Mrs Skipworth wants the caveat discharged so that she can use the Property as security to borrow funds to pay out the mortgage to RAMS. The plaintiffs will not be disadvantaged by such a course of action provided that Mrs Skipworth does not sell the Property or deal with it in any way except for the purpose of using it as security to borrow funds which are used for no purpose other than discharging the RAMS mortgage.
In all the circumstances, justice will be served if Mrs Skipworth is restrained by injunction from dealing with the property except for the purpose of using it as security for funds to discharge the RAMS mortgage or Mrs Skipworth gives an undertaking to that effect.
CIV 2374 of 2006
The facts in CIV 2374 of 2006 are similar to those in CIV 2373 of 2006 except for the following. The Credit Application and the guarantee and indemnity in favour of PMB Plasterboard are signed by Mr Skipworth only. The affidavit in support of the application for an extension of the caveat sworn by Mr Boccamazzo on 15 December 2006 annexed a copy of the relevant Credit Application to which, Mr Boccamazzo deposed, "the defendant signed a personal guarantee for monies owed pursuant to the credit account and charged his real property …". That might be ambiguous in that "the Defendant" is Mr and Mrs Skipworth not Mr Skipworth alone but Mr Boccamazzo referred to "his" real property not "their" real property.

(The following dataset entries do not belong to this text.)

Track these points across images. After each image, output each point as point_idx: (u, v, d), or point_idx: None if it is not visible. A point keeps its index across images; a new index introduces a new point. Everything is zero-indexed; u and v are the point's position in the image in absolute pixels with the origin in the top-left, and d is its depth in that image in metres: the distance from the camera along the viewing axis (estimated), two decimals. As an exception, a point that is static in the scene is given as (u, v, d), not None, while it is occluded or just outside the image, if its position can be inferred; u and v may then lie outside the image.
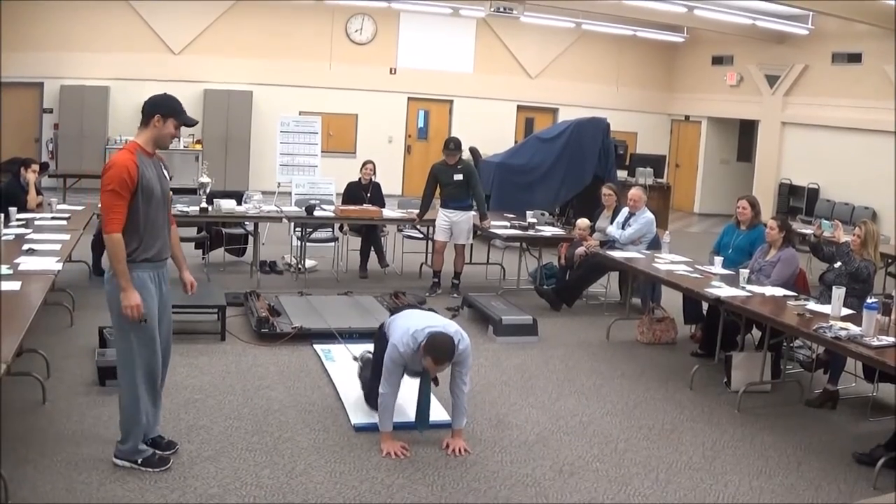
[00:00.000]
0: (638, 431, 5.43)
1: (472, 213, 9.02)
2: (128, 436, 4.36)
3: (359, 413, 5.25)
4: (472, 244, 9.44)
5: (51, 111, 15.02)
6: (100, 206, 4.14)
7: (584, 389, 6.22)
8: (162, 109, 4.24)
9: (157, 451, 4.45)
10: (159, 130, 4.26)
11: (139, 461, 4.36)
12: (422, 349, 4.64)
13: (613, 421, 5.60)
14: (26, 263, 5.66)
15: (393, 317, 5.17)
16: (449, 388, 4.90)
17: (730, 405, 5.96)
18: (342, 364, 6.29)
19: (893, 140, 13.25)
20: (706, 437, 5.37)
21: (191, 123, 4.38)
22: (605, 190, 9.07)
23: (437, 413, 5.40)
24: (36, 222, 7.47)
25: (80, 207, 8.73)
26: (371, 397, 5.21)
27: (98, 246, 8.61)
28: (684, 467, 4.89)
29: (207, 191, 8.73)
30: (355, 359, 6.08)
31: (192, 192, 9.55)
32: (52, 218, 7.82)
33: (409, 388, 5.10)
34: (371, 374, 5.26)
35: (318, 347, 6.58)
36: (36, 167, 8.53)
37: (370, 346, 5.54)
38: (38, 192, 8.49)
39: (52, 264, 5.78)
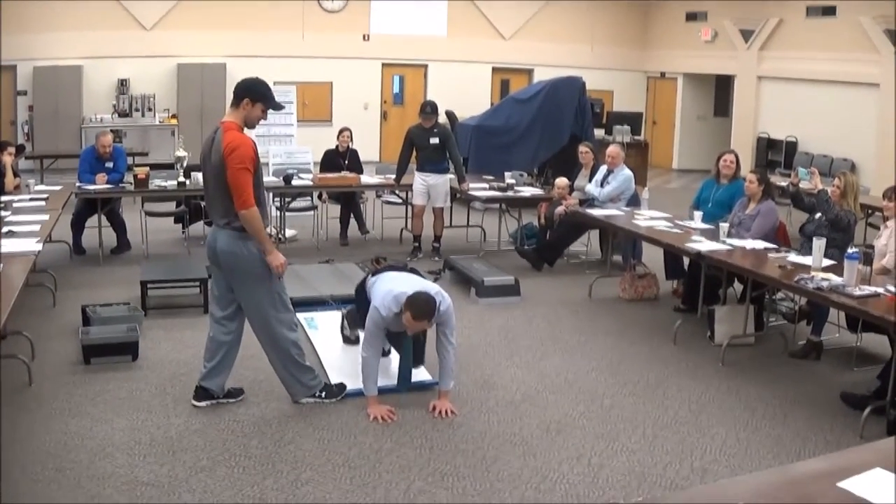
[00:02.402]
0: (623, 387, 5.44)
1: (450, 176, 8.99)
2: (306, 381, 4.91)
3: (343, 380, 5.23)
4: (451, 207, 9.41)
5: (25, 93, 14.77)
6: (232, 185, 4.41)
7: (568, 347, 6.23)
8: (251, 94, 4.53)
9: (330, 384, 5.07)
10: (248, 113, 4.54)
11: (322, 395, 4.97)
12: (403, 307, 4.65)
13: (598, 378, 5.61)
14: (6, 245, 5.59)
15: (374, 277, 5.16)
16: (436, 349, 4.90)
17: (714, 359, 5.98)
18: (325, 332, 6.29)
19: (870, 92, 13.26)
20: (691, 392, 5.39)
21: (278, 108, 4.67)
22: (582, 148, 9.03)
23: (422, 375, 5.43)
24: (14, 204, 7.40)
25: (57, 188, 8.64)
26: (354, 320, 5.75)
27: (78, 225, 8.54)
28: (670, 422, 4.90)
29: (184, 165, 8.66)
30: (343, 318, 6.22)
31: (170, 166, 9.47)
32: (31, 199, 7.76)
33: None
34: (356, 312, 5.55)
35: (301, 316, 6.52)
36: (12, 150, 8.48)
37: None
38: (16, 175, 8.42)
39: (33, 245, 5.76)
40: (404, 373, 5.17)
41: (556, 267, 8.65)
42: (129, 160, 9.86)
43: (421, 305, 4.63)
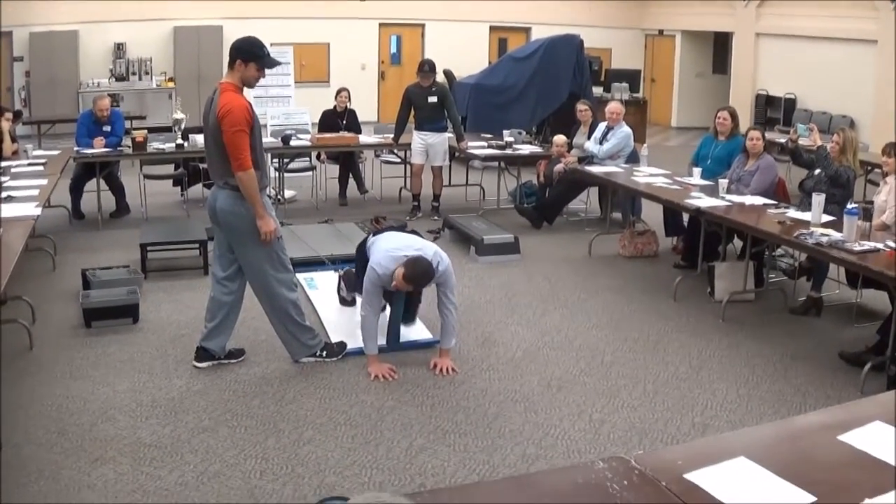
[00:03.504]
0: (623, 344, 5.43)
1: (448, 134, 8.93)
2: (306, 341, 4.92)
3: (343, 338, 5.21)
4: (449, 166, 9.35)
5: (21, 59, 14.62)
6: (228, 146, 4.39)
7: (569, 305, 6.21)
8: (243, 55, 4.48)
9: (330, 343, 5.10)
10: (243, 73, 4.50)
11: (323, 354, 4.98)
12: (398, 270, 4.63)
13: (599, 335, 5.60)
14: (5, 211, 5.55)
15: (374, 237, 5.14)
16: (437, 308, 4.88)
17: (714, 315, 5.95)
18: (325, 292, 6.27)
19: (869, 48, 13.10)
20: (692, 348, 5.37)
21: (272, 65, 4.58)
22: (580, 106, 8.94)
23: (420, 332, 5.44)
24: (13, 170, 7.35)
25: (55, 153, 8.58)
26: (351, 283, 5.78)
27: (77, 190, 8.49)
28: (671, 378, 4.89)
29: (182, 127, 8.59)
30: (337, 272, 6.24)
31: (167, 129, 9.39)
32: (29, 164, 7.71)
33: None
34: (354, 274, 5.55)
35: (301, 276, 6.51)
36: (10, 116, 8.42)
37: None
38: (14, 140, 8.35)
39: (32, 210, 5.73)
40: (394, 331, 5.20)
41: (556, 225, 8.61)
42: (127, 124, 9.76)
43: (417, 270, 4.62)
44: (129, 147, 8.42)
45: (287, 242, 4.89)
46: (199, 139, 8.28)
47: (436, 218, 8.79)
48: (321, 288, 6.39)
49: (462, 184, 9.89)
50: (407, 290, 4.92)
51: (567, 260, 7.42)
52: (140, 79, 14.93)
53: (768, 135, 7.45)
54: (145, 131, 8.66)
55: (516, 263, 7.25)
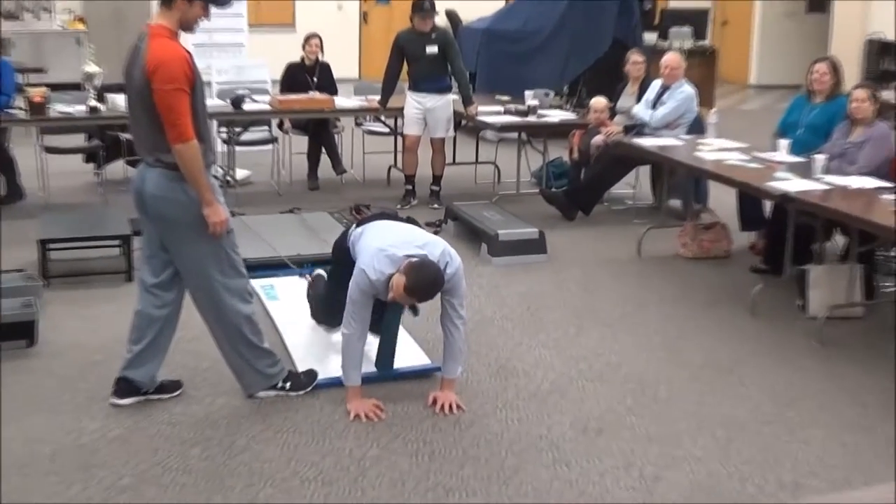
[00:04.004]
0: (684, 374, 5.42)
1: (452, 96, 8.93)
2: (264, 369, 4.92)
3: (313, 366, 5.20)
4: (454, 137, 9.33)
5: None
6: (162, 111, 4.38)
7: (611, 321, 6.21)
8: None
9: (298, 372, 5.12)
10: (184, 13, 4.49)
11: (286, 386, 5.00)
12: (397, 277, 4.57)
13: (651, 361, 5.59)
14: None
15: (360, 229, 5.07)
16: (440, 323, 4.87)
17: (807, 336, 5.94)
18: (289, 303, 6.26)
19: None
20: (777, 379, 5.35)
21: (223, 3, 4.65)
22: (633, 57, 8.93)
23: (415, 357, 5.43)
24: None
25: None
26: (320, 312, 5.72)
27: (7, 167, 8.53)
28: (749, 420, 4.87)
29: (97, 84, 8.55)
30: (303, 276, 6.20)
31: (76, 87, 9.34)
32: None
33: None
34: (324, 291, 5.52)
35: (257, 284, 6.48)
36: None
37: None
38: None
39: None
40: (385, 354, 5.16)
41: (594, 215, 8.62)
42: (20, 78, 9.75)
43: (423, 279, 4.54)
44: (22, 110, 8.38)
45: (239, 238, 4.87)
46: (121, 101, 8.27)
47: (436, 206, 8.80)
48: (284, 298, 6.37)
49: (471, 161, 9.87)
50: (406, 304, 4.91)
51: (609, 262, 7.43)
52: (38, 18, 14.87)
53: (883, 94, 7.40)
54: (45, 89, 8.59)
55: (542, 266, 7.26)
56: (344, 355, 4.80)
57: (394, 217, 5.35)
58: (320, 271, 6.02)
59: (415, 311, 5.36)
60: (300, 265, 6.80)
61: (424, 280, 4.57)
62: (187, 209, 4.54)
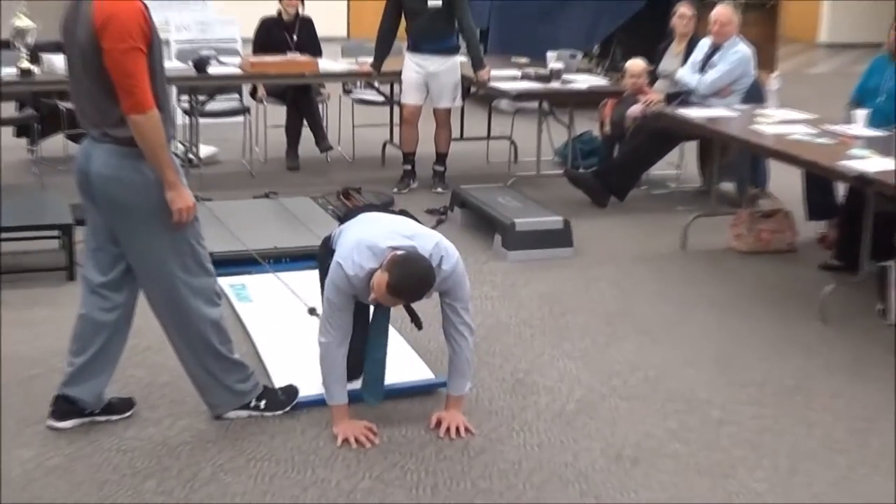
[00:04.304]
0: (739, 391, 5.40)
1: (459, 58, 8.94)
2: (234, 385, 4.90)
3: (294, 381, 5.18)
4: (461, 108, 9.33)
5: None
6: (115, 75, 4.35)
7: (650, 328, 6.21)
8: None
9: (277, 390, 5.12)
10: None
11: (261, 404, 5.01)
12: (378, 274, 4.52)
13: (699, 377, 5.57)
14: None
15: (343, 226, 5.04)
16: (443, 331, 4.84)
17: (888, 347, 5.93)
18: (263, 306, 6.26)
19: None
20: (852, 400, 5.33)
21: None
22: (679, 9, 8.91)
23: (415, 370, 5.41)
24: None
25: None
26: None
27: None
28: (819, 447, 4.85)
29: (30, 42, 8.49)
30: (312, 312, 6.00)
31: (5, 45, 9.30)
32: None
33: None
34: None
35: (225, 283, 6.48)
36: None
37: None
38: None
39: None
40: (373, 377, 5.02)
41: (630, 201, 8.64)
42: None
43: (408, 275, 4.50)
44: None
45: (205, 229, 4.84)
46: (60, 62, 8.24)
47: (440, 190, 8.83)
48: (257, 300, 6.38)
49: (482, 136, 9.86)
50: (392, 306, 4.86)
51: (648, 257, 7.45)
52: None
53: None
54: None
55: (567, 262, 7.27)
56: (323, 369, 4.77)
57: (384, 208, 5.34)
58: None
59: (417, 323, 5.28)
60: (277, 261, 6.79)
61: (410, 276, 4.51)
62: (144, 193, 4.50)
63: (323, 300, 4.78)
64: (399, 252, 4.57)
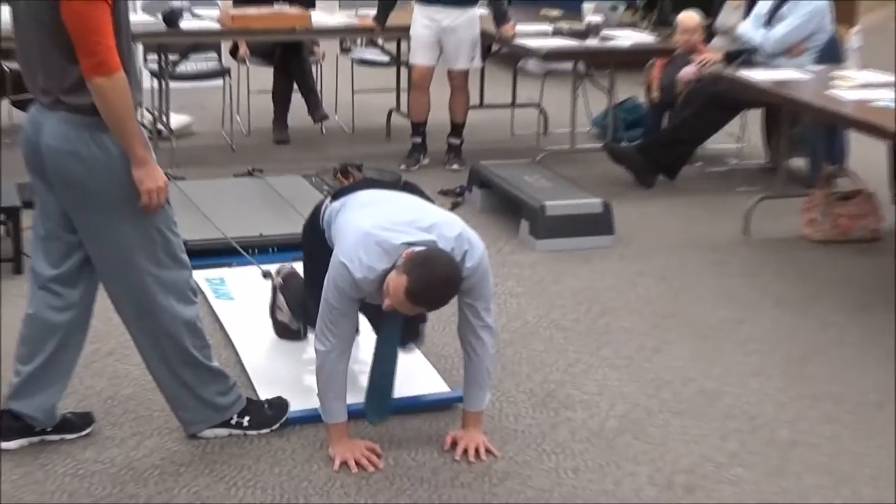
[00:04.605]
0: (812, 407, 5.39)
1: (477, 10, 8.97)
2: (212, 397, 4.90)
3: (283, 393, 5.19)
4: (481, 69, 9.32)
5: None
6: (73, 30, 4.30)
7: (706, 332, 6.22)
8: None
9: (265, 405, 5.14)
10: None
11: (244, 421, 5.01)
12: (394, 277, 4.45)
13: (765, 390, 5.57)
14: None
15: (338, 202, 5.01)
16: (459, 335, 4.83)
17: None
18: (246, 304, 6.28)
19: None
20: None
21: None
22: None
23: (426, 381, 5.43)
24: None
25: None
26: (292, 295, 5.68)
27: None
28: (907, 472, 4.85)
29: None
30: (267, 275, 6.03)
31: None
32: None
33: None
34: (308, 293, 5.31)
35: (202, 277, 6.50)
36: None
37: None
38: None
39: None
40: (378, 387, 5.02)
41: (681, 180, 8.67)
42: None
43: (433, 279, 4.41)
44: None
45: (178, 213, 4.83)
46: (3, 15, 8.28)
47: (455, 168, 8.88)
48: (240, 298, 6.40)
49: (506, 104, 9.86)
50: (410, 314, 4.78)
51: (703, 246, 7.46)
52: None
53: None
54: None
55: (607, 253, 7.29)
56: (320, 381, 4.74)
57: (392, 185, 5.29)
58: (293, 266, 5.92)
59: (414, 335, 5.29)
60: (262, 251, 6.82)
61: (434, 279, 4.42)
62: (106, 170, 4.49)
63: (322, 301, 4.71)
64: (417, 249, 4.49)
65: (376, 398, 4.99)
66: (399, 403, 5.14)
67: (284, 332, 5.95)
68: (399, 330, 5.01)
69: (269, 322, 6.02)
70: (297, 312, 5.81)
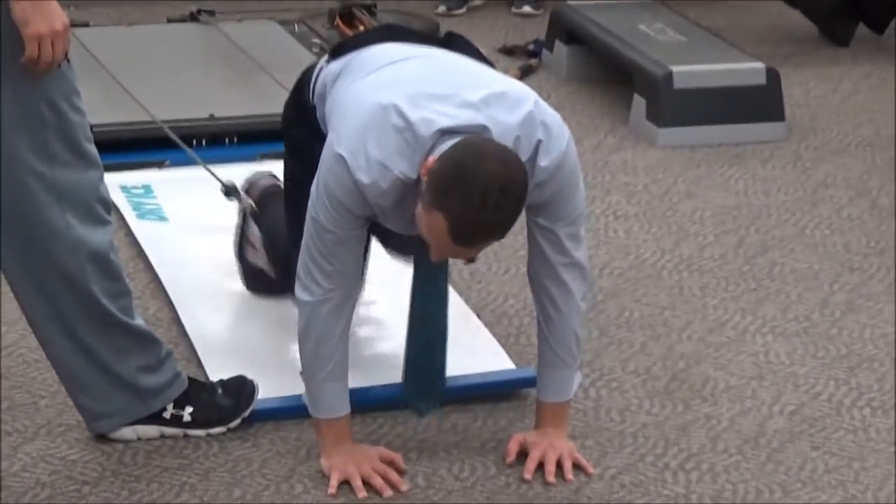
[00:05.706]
0: None
1: None
2: (131, 375, 4.92)
3: (245, 370, 5.21)
4: None
5: None
6: None
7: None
8: None
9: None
10: None
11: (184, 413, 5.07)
12: (423, 217, 4.31)
13: None
14: None
15: (342, 61, 4.98)
16: (529, 281, 4.83)
17: None
18: (187, 227, 6.37)
19: None
20: None
21: None
22: None
23: (484, 357, 5.46)
24: None
25: None
26: (280, 272, 5.62)
27: None
28: None
29: None
30: (232, 192, 6.02)
31: None
32: None
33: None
34: (290, 215, 5.29)
35: (116, 182, 6.51)
36: None
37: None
38: None
39: None
40: (423, 362, 5.06)
41: (892, 37, 8.68)
42: None
43: (487, 193, 4.10)
44: None
45: (82, 79, 4.83)
46: None
47: (527, 10, 8.93)
48: (175, 218, 6.47)
49: None
50: (454, 258, 4.70)
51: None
52: None
53: None
54: None
55: (774, 150, 7.35)
56: (305, 352, 4.73)
57: (419, 38, 5.25)
58: (272, 175, 5.92)
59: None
60: (213, 142, 6.88)
61: (488, 193, 4.11)
62: None
63: (306, 220, 4.65)
64: (462, 138, 4.31)
65: (422, 378, 5.00)
66: (452, 386, 5.12)
67: (258, 281, 5.93)
68: (446, 283, 5.00)
69: (233, 264, 6.02)
70: (270, 242, 5.73)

However, Mr Boccamazzo also annexed a copy of the certificate of title to the Property which he deposed was owned by "the Defendant". Importantly, counsel for the plaintiff informed Miller J, in effect, that the guarantee had been signed by both defendants.
Counsel for the plaintiff claimed that the Credit Application and guarantee is effective to create a charge in relation to Mr Skipworth's interest in the Property. Whether or not the Credit Application is effective to create a charge in relation to Mr Skipworth's interest in the Property depends at least upon the proper construction of the Credit Application. The certificate of title to the property records that caveat I980968 by PMB Plasterboard is "as to the interest of [Mr Skipworth] only". However, whether that is so or not, that is a different case than that which was presented to Miller J. The ex parte order should be discharged.
CIV 2375 of 2006
The relevant facts and circumstances of CIV 2375 of 2006 are relevantly indistinguishable from those in CIV 2373 of 2006. The ex parte order extending the operation of the caveat should be discharged.
CIV 2376 of 2006
The facts and circumstances of CIV 2376 of 2006 are relevantly indistinguishable from those of CIV 2373 of 2006. The order extending the operation of the caveat should be discharged.
Conclusion
The order of 29 December 2006 extending the operation of each of the caveats should be discharged. Mrs Skipworth should give an undertaking, or an injunction should be issued, restraining Mrs Skipworth from dealing with the Property except for the purpose of use as a security for raising funds to pay out the RAMS mortgage. I will hear from the parties as to the appropriate orders to give effect to these reasons.